Alıntı Metin:
------------

Epey çalkantılı geçen birkaç haftadan sonra Altılı Masa 2 Ekim’de CHP lideri Kemal Kılıçdaroğlu’nun ev sahipliğinde ikinci tur görüşmelere başladı. Toplantıya başlamadan altı partinin hesabından “Biz Kazanacağız” etiketiyle aynı video yayınlandı. Toplantı ardından yapılan açıklamada, tahmin edildiği gibi aday ismi yoktu ama ister “yol haritası”, ister “koalisyon protokolü” deyin “Kazanacağız” iddiasının “Nasıl?” sorusuna yanıt aramaya başladıklarını söylüyorlar. Geç olsun, güç olmasın diyelim…
Muhtemel “Nasıl kazanacaksınız?” sorusuna verilen yanıt “Ortak Çalışma Grubu” kurmak olmuş. Şu dokuz başlıkta çalışacaklarını duyurdular:
• Hukuk, adalet ve yargı,
• Kamu yönetimi,
• Şeffaflık, denetim ve yolsuzlukla mücadele,
• Ekonomi, finans ve istihdam,
• Sektörel ve bölgesel konular,
• Bilim ve teknoloji,
• Eğitim ve öğretim,
• Sosyal politikalar,
• Dış politika, güvenlik, savunma.

------------

Yapılacak İşler:
1. Altılı Masa metninde "Epey çalkantılı geçen" ile başlayıp "politika, güvenlik, savunma." ile biten bölümü hiçbir değişiklik yapmadan kopyalayın.
2. Altılı Masa metnine göre ikinci tur görüşmeler hangi tarihte ve kimin ev sahipliğinde başladı?

Veri Kayıtları:
------------

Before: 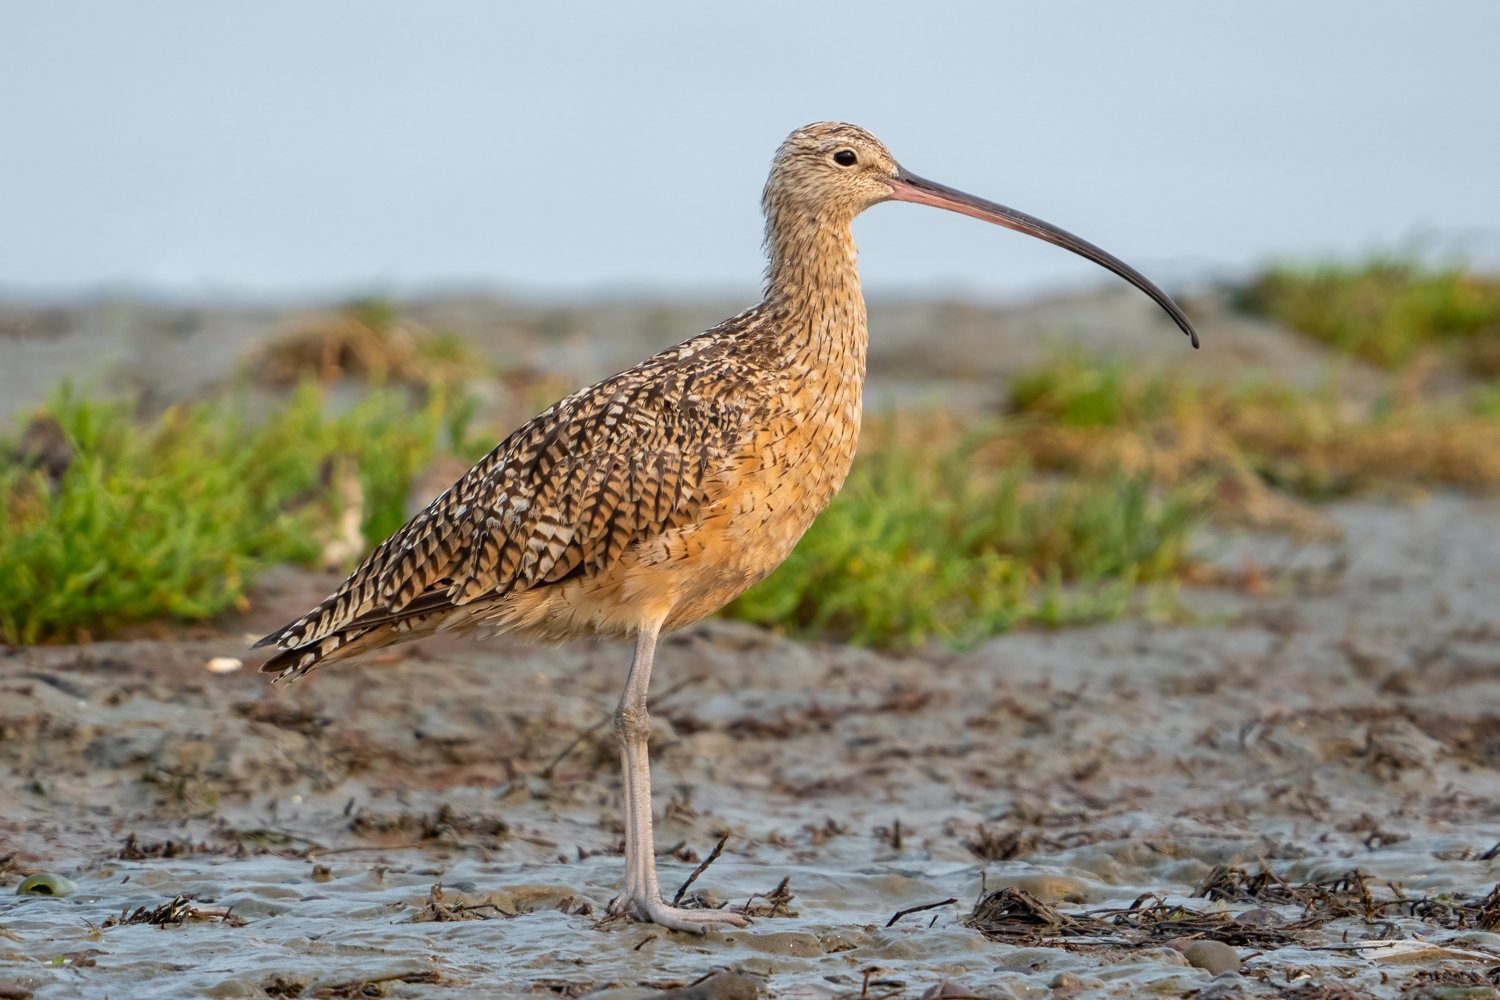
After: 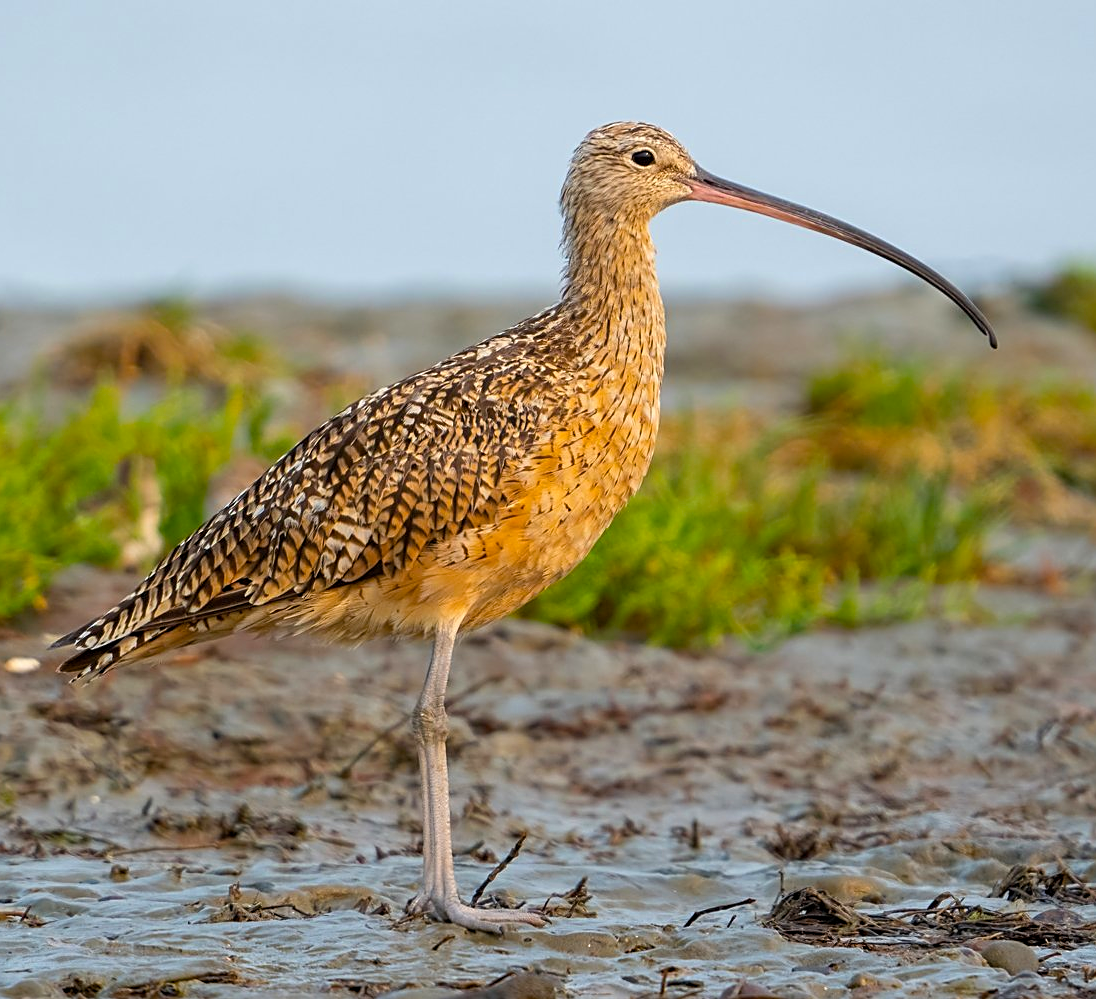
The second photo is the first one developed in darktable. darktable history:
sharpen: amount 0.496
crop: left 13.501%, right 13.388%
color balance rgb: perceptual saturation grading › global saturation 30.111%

------------

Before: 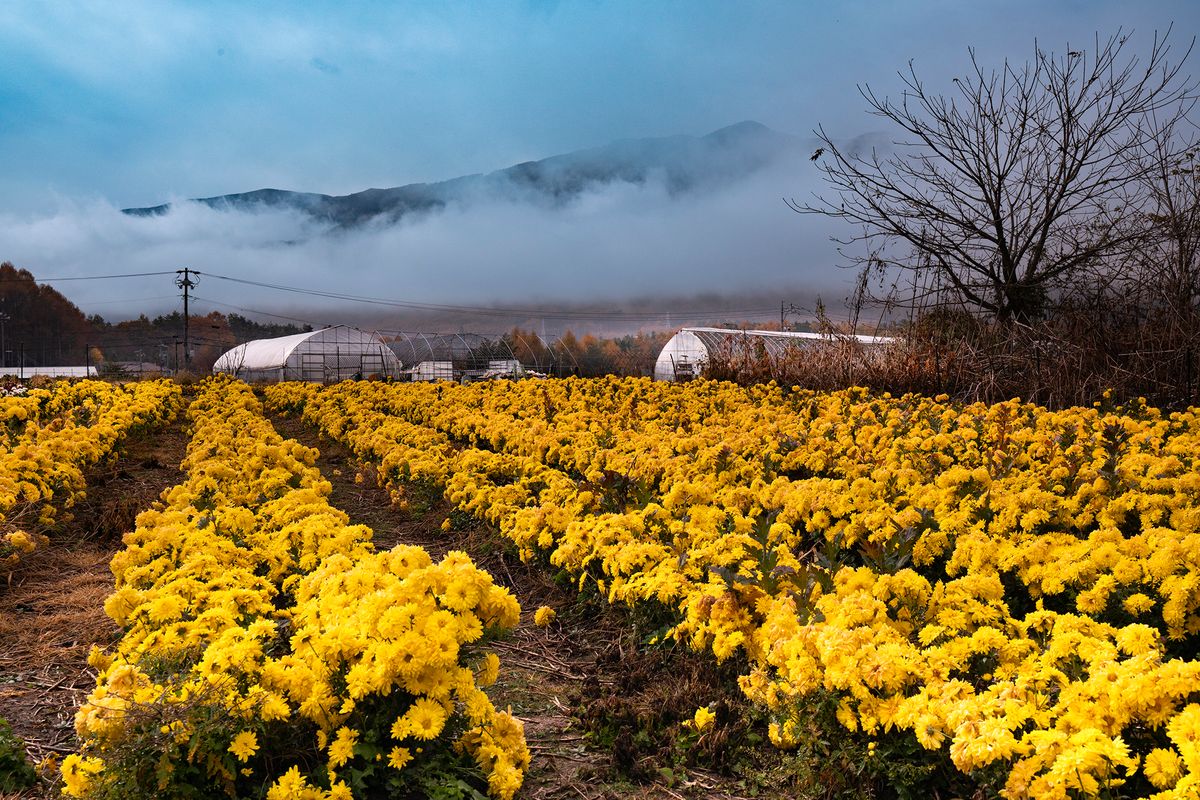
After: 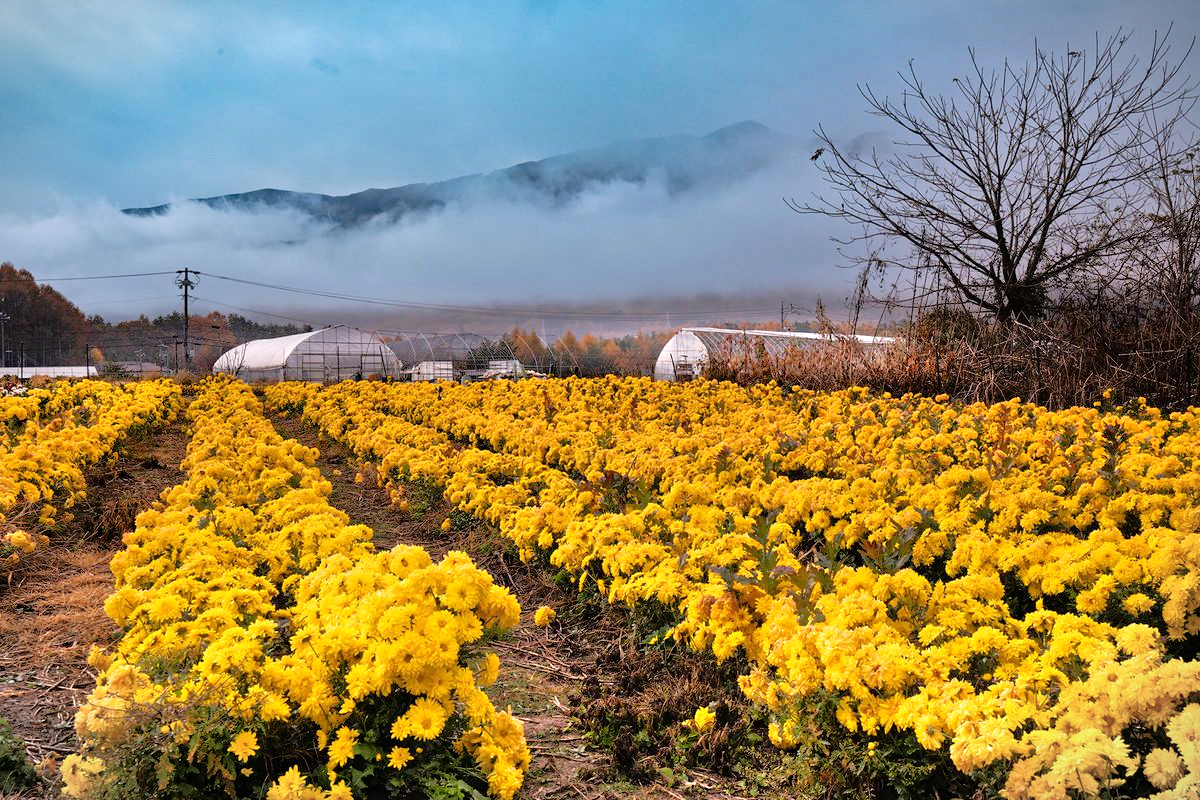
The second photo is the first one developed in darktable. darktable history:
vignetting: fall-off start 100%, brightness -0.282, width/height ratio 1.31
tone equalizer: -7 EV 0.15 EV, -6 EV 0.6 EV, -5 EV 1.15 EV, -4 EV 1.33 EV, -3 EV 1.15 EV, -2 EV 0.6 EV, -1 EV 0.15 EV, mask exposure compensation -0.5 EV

------------

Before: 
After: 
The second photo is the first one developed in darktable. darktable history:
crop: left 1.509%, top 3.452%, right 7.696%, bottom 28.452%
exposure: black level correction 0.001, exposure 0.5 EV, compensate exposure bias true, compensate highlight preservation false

------------

Cevap Listesi:
1.
Epey çalkantılı geçen birkaç haftadan sonra Altılı Masa 2 Ekim’de CHP lideri Kemal Kılıçdaroğlu’nun ev sahipliğinde ikinci tur görüşmelere başladı. Toplantıya başlamadan altı partinin hesabından “Biz Kazanacağız” etiketiyle aynı video yayınlandı. Toplantı ardından yapılan açıklamada, tahmin edildiği gibi aday ismi yoktu ama ister “yol haritası”, ister “koalisyon protokolü” deyin “Kazanacağız” iddiasının “Nasıl?” sorusuna yanıt aramaya başladıklarını söylüyorlar. Geç olsun, güç olmasın diyelim…
Muhtemel “Nasıl kazanacaksınız?” sorusuna verilen yanıt “Ortak Çalışma Grubu” kurmak olmuş. Şu dokuz başlıkta çalışacaklarını duyurdular:
• Hukuk, adalet ve yargı,
• Kamu yönetimi,
• Şeffaflık, denetim ve yolsuzlukla mücadele,
• Ekonomi, finans ve istihdam,
• Sektörel ve bölgesel konular,
• Bilim ve teknoloji,
• Eğitim ve öğretim,
• Sosyal politikalar,
• Dış politika, güvenlik, savunma.

2. 2 Ekim'de, CHP lideri Kemal Kılıçdaroğlu'nun ev sahipliğinde başladı.